Он запустил в меня палец и поцеловал в ямку между ключицами, когда почувствовал мою готовность его принять. Он заставил меня ждать еще несколько долгих секунд. Его движения были властными и уверенными. Он хорошо понимал, в чем сила промедления, в чем восторг ожидания.
– Иди ко мне, – повторил он.
Со мной в палате лежала молоденькая девчонка, студентка первого курса колледжа Сары Лоуренс. Ее звали Джоди, и она пыталась покончить с собой, запихав себе в горло комья туалетной бумаги.
– Я выпила весь папин виски и все бабушкины таблетки, но меня ничто не брало, – сказала она мне в первый день.
Наша палата практически не отличалась от обычной комнаты в студенческом общежитии, только оконные стекла были из небьющегося стекла, а «зеркало» в ванной – из полированной нержавеющей стали. Уединиться было никак не возможно, даже при закрытой двери; в дверном окошке просматривался коридор, где никогда не выключался свет. Джоди мне рассказала, что Селия, наш общий психотерапевт, в молодости подрабатывала бэк-вокалисткой у Лу Рида. Уж не знаю, какую жизнь Джоди вела вне стен клиники, но поистаскалась она изрядно и выглядела явно старше своих восемнадцати. И ее не спасала даже густая черная подводка для глаз. При поступлении в клинику ее заставили снять с лица весь пирсинг, все штанги, и кольца, и мелкие гвоздики с нижней губы.

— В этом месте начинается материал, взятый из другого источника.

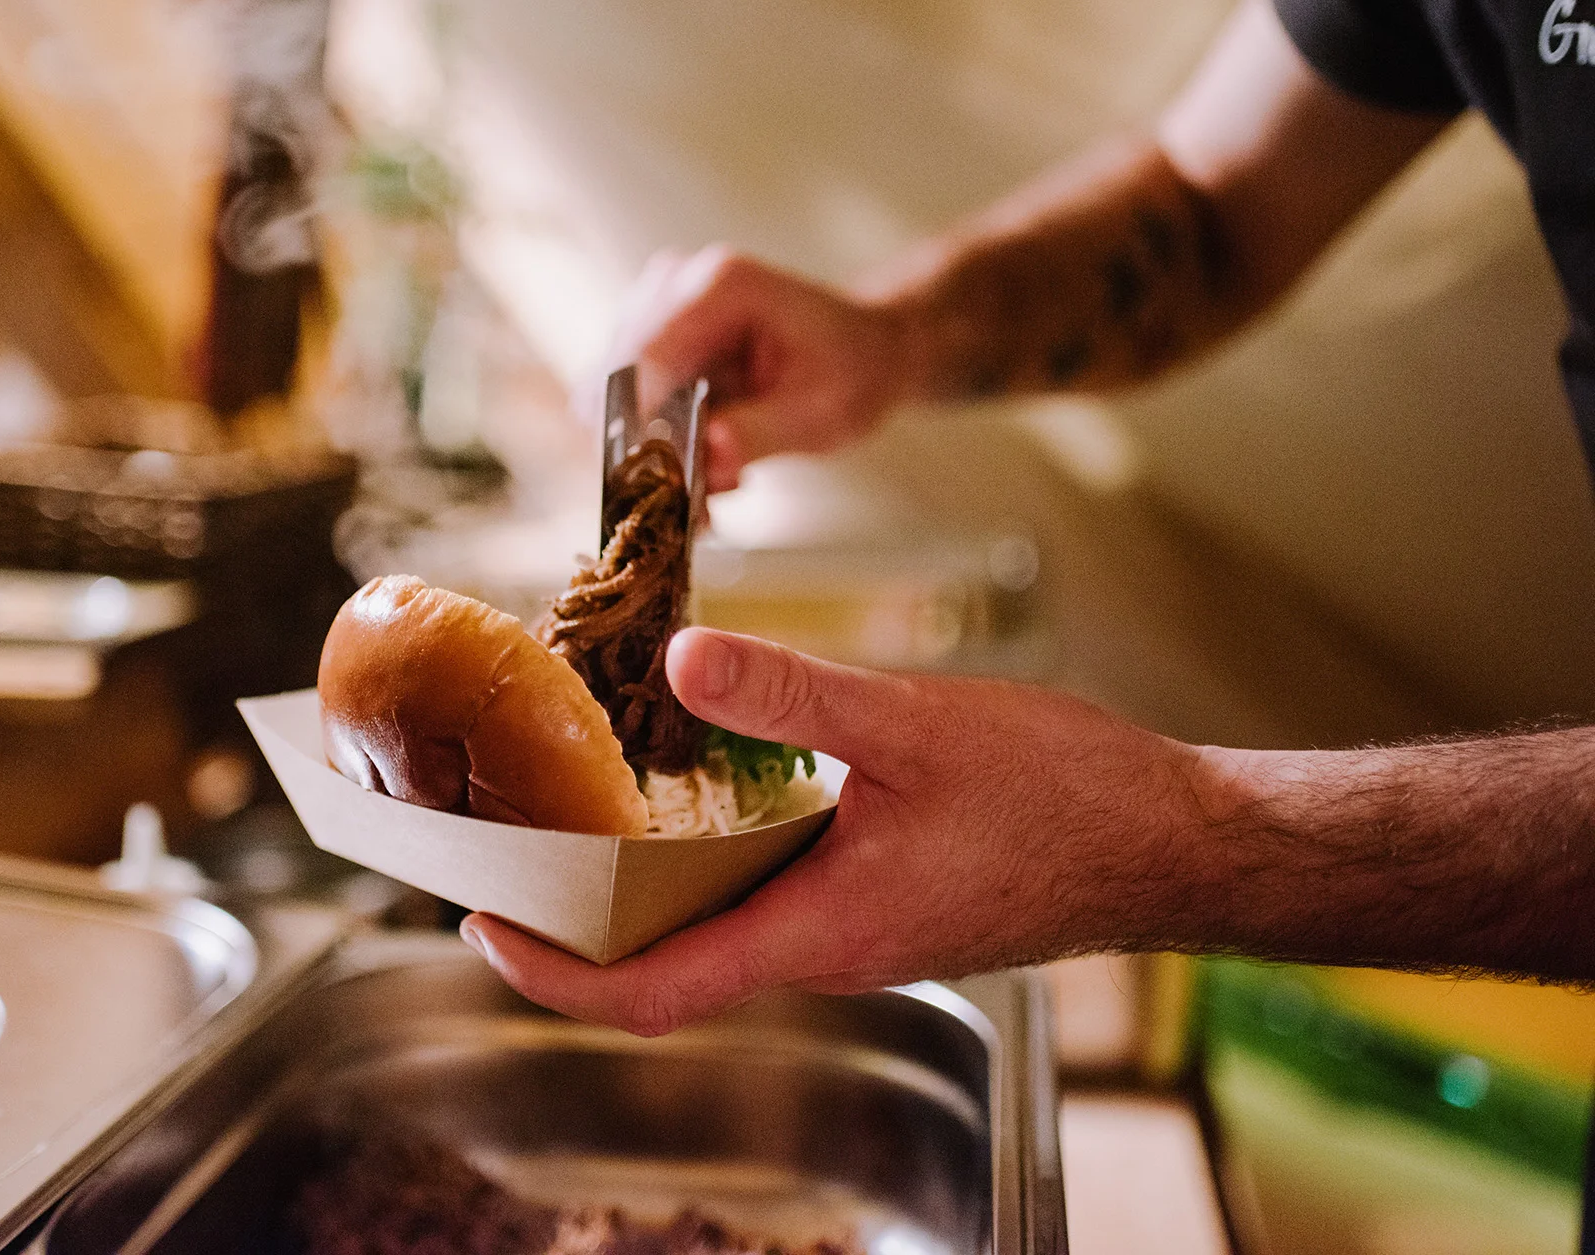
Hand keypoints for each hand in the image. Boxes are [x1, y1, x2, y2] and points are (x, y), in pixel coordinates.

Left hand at [460, 627, 1211, 1035]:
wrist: (1170, 843)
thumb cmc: (1065, 799)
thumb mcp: (914, 725)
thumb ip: (792, 694)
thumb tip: (680, 661)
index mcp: (819, 932)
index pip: (650, 991)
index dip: (551, 972)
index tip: (484, 922)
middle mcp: (826, 950)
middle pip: (665, 967)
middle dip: (574, 924)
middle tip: (507, 851)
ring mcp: (856, 932)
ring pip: (715, 932)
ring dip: (637, 891)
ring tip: (574, 816)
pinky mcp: (882, 903)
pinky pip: (766, 902)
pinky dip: (707, 865)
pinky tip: (696, 794)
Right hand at [615, 247, 965, 491]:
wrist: (865, 348)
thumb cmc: (854, 370)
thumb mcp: (826, 413)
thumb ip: (763, 433)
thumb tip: (710, 456)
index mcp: (722, 286)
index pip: (646, 358)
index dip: (640, 427)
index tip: (659, 488)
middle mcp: (676, 283)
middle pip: (616, 377)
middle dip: (645, 449)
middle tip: (694, 503)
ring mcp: (655, 306)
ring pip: (612, 396)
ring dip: (652, 451)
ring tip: (716, 479)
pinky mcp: (647, 336)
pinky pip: (626, 402)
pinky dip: (657, 442)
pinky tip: (707, 459)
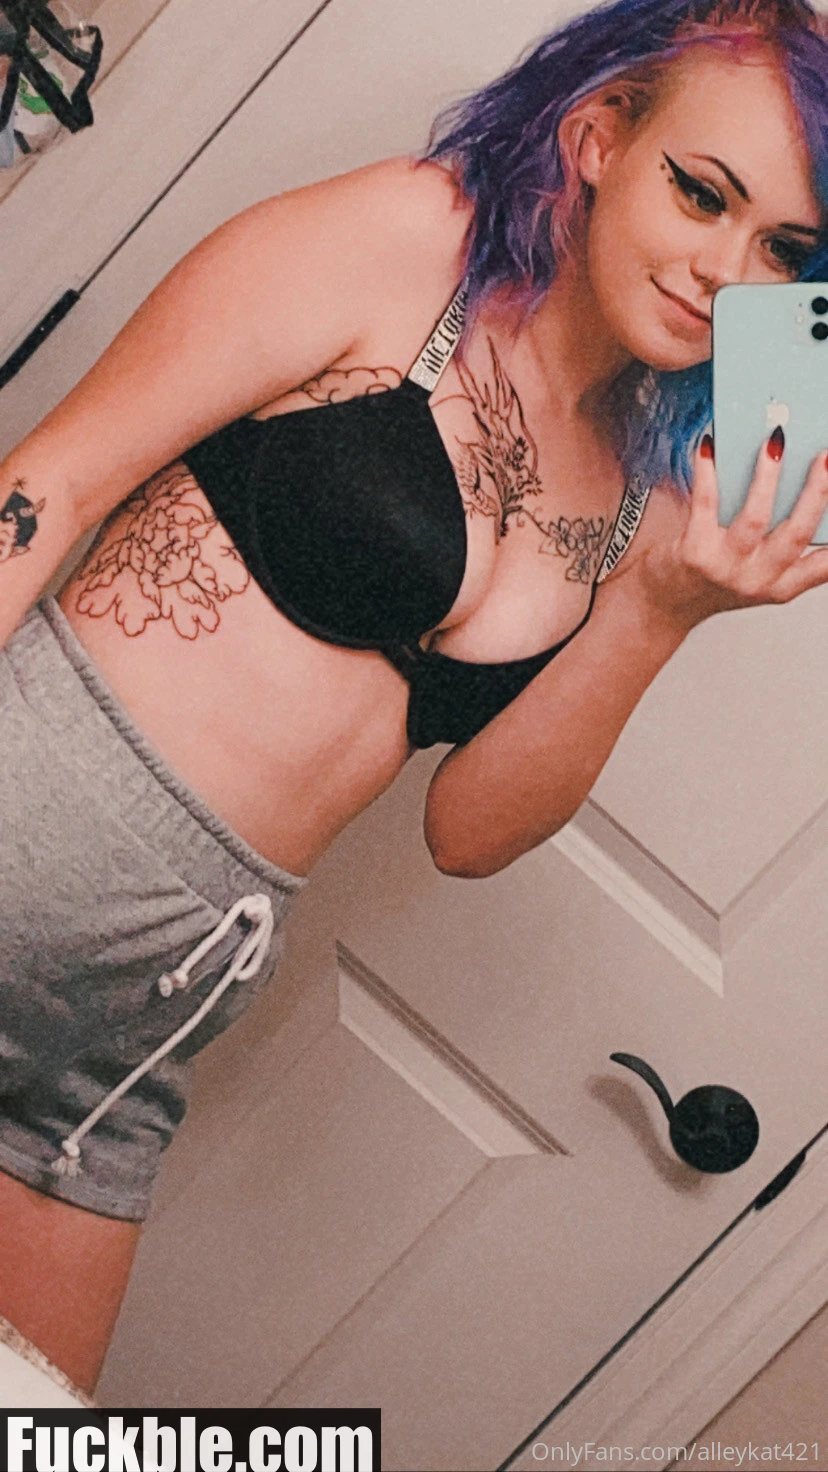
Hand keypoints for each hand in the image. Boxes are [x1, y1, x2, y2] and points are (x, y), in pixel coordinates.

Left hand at [632, 433, 827, 630]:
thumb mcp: (758, 572)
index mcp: (781, 585)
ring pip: (756, 518)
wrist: (663, 604)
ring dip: (768, 477)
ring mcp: (725, 568)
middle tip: (826, 457)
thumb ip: (782, 544)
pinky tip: (708, 448)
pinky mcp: (694, 553)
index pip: (824, 565)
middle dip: (817, 491)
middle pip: (797, 532)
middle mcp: (758, 581)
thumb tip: (800, 483)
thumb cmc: (713, 578)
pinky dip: (708, 471)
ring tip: (775, 444)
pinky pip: (706, 503)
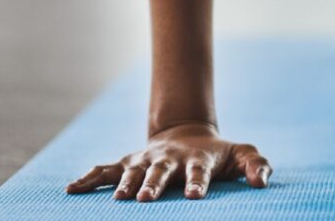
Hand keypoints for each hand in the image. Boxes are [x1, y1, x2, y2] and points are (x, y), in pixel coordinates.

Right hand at [64, 123, 271, 200]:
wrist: (188, 134)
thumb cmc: (219, 153)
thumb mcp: (242, 154)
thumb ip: (257, 165)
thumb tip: (262, 182)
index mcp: (197, 160)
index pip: (198, 172)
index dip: (197, 183)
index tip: (194, 196)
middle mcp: (168, 160)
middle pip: (160, 173)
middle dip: (153, 185)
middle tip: (146, 199)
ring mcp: (145, 161)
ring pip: (131, 172)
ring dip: (125, 185)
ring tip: (119, 200)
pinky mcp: (127, 163)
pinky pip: (105, 170)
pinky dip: (88, 178)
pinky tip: (72, 189)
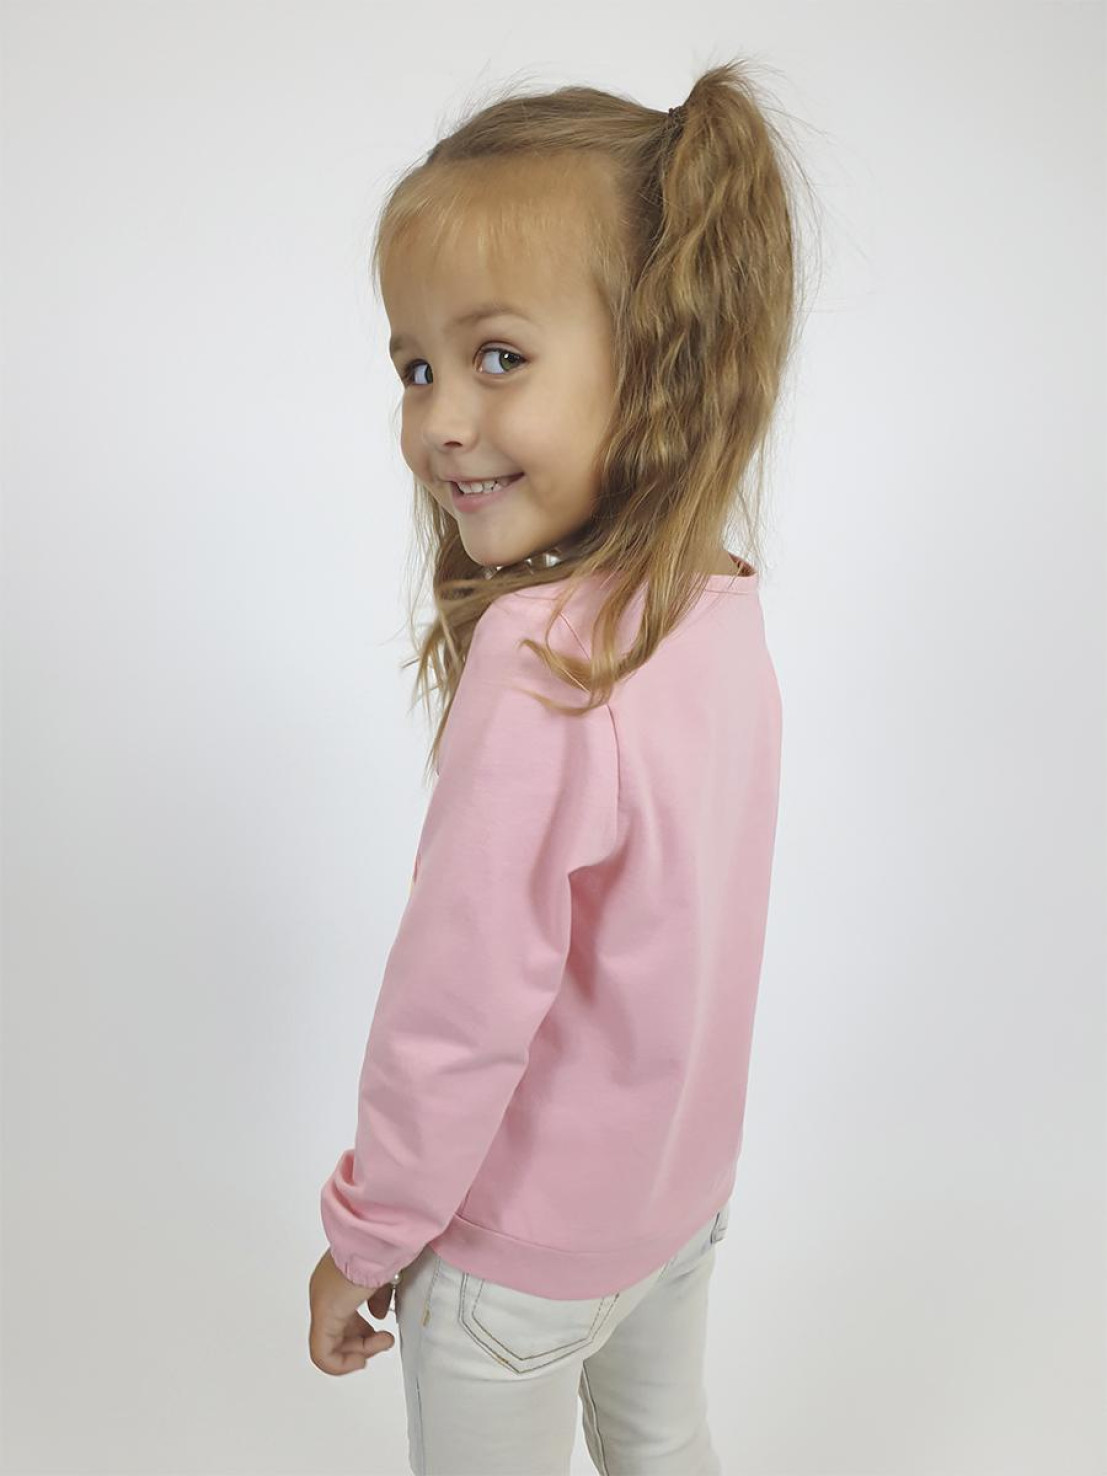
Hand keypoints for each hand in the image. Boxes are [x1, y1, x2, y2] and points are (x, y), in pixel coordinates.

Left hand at [308, 1247, 397, 1375]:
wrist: (377, 1237)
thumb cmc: (383, 1249)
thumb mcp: (382, 1277)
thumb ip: (378, 1297)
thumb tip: (378, 1315)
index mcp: (337, 1280)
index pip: (343, 1316)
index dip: (362, 1331)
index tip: (381, 1333)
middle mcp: (324, 1292)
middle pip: (338, 1333)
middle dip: (363, 1344)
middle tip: (384, 1340)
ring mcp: (322, 1303)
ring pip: (330, 1346)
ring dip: (360, 1351)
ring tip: (383, 1342)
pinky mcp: (324, 1314)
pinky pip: (322, 1355)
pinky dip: (341, 1364)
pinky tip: (362, 1359)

Селия вообще не пользовалась косметикой и выглядела гораздо моложе своих лет. Ее ненакрашенное лицо было таким же приятным и располагающим к себе, как и ее доброжелательный взгляд. Наверное, ей стоило немалых усилий отточить этот взгляд – нейтральный и непредвзятый, словно она смотрела на пациентку, нуждавшуюся в помощи и участии, а не на женщину, виноватую в смерти жениха. Именно такой взгляд я пыталась практиковать на своих еженедельных встречах с интернет-мошенниками и эксгибиционистами в тюрьме Райкерс в рамках нашей учебной практики.
Беседы с Селией проходили в ее кабинете. Я сидела на диване, а Селия – в ортопедическом кресле с подголовником. Она вынула из кармана пачку своей никотиновой жвачки.